++++ RECORDS TO USE
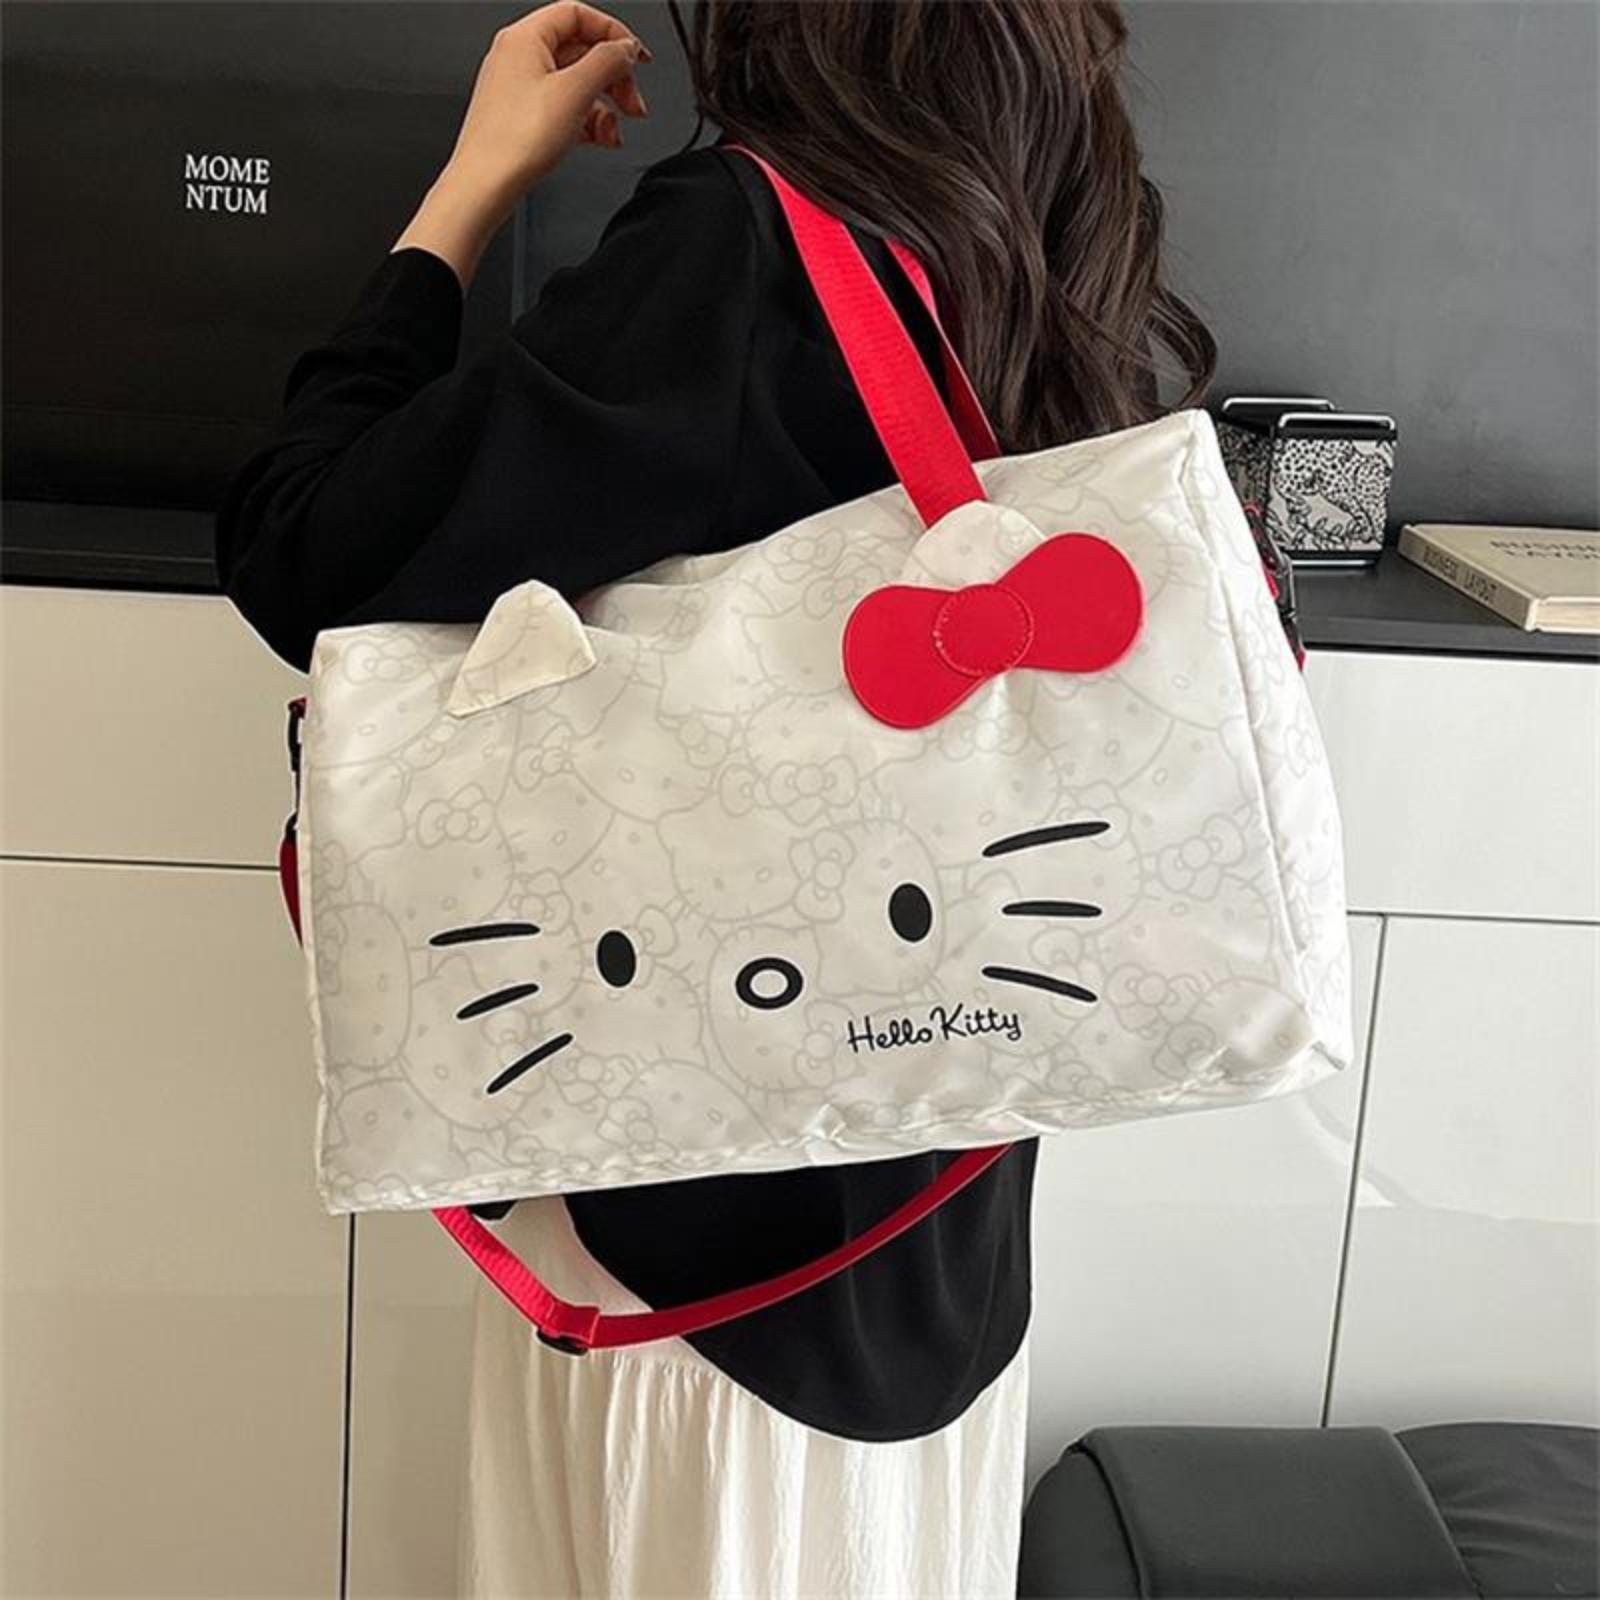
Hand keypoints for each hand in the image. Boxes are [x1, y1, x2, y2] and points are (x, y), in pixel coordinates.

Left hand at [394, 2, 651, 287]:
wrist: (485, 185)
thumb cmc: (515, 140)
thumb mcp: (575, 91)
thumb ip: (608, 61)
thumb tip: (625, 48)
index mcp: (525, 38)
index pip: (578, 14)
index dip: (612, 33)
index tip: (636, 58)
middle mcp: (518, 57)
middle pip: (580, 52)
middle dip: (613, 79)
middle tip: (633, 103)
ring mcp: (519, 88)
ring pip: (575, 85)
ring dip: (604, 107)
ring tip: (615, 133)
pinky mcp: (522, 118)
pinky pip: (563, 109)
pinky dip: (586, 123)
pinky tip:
++++++++
EXERCISE GOAL: Your answer must be the line containing "ring dip: (604, 107)" and every line after it through the end of the records above, reproduced exactly and alone.

WRITTEN ANSWER:
ring dip: (604, 107)
ring tip: (615, 133)
pinky mcp: (522, 118)
pinky pip: (563, 109)
pinky dip: (586, 123)
pinky tip:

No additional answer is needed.